Président : M. Deltel.-Rapporteur : M.Martin.-Avocat général : M. Ruolt.-Avocats : MM. Ab Aa, Pajanacci, Ac
Ae, Ganzales de lara et Ad Ae.e.
Observations
I. - Sur les premier et deuxième points.-Aux termes de l'art.3 Dh.12 août 1913 sur la condition civile : « l'état et la capacité des Français et Etranger sont régis par leur loi nationale ».
Le pourvoi en cassation ne peut être formé que par une personne capable (V.la note sous l'arrêt n°1546 du 12 févr.1964).
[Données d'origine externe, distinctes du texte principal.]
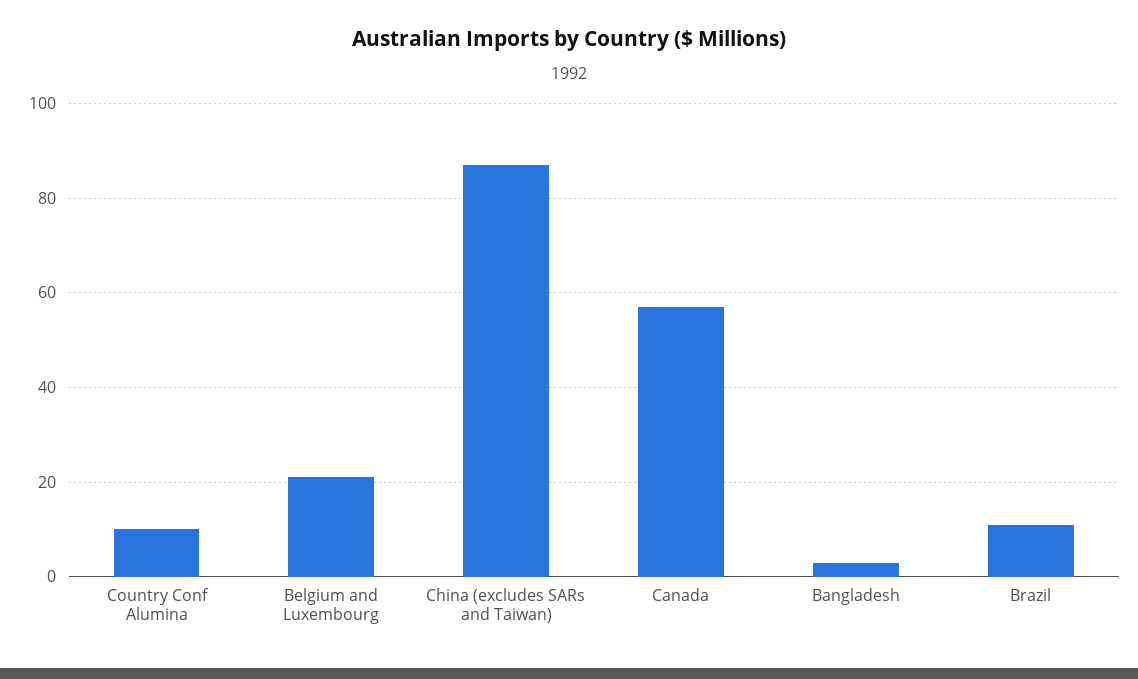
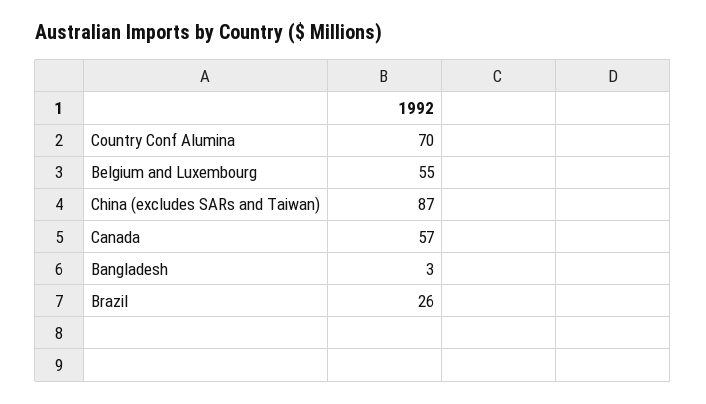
Country Conf Alumina: 10 -> 70
Belgium and Luxembourg: 20 -> 55
Brazil: 10 -> 26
L'art.33 de la loi française du 30 juin 1838 dispose que : « le tribunal, sur la demande de l'administrateur provisoire, ou à la diligence du procureur du Roi, désignera un mandataire spécial à
l'effet de représenter en justice tout individu non interdit et placé ou retenu dans un établissement d'aliénés, qui serait engagé dans une contestation judiciaire au moment du palcement, ou contre lequel une action serait intentée postérieurement » .
Le pourvoi de la demanderesse, qui avait été régulièrement pourvue d'un mandataire ad litem conformément à sa loi nationale, était donc recevable.
II._ Sur les troisième et cinquième points._ V. la note sous l'arrêt n°1344 du 7 mars 1963.
III._ Sur les quatrième et cinquième points.-V.la note (III A et B) sous l'arrêt n°1220 du 8 nov.1962 et l'arrêt n°1522 du 19 déc 1963.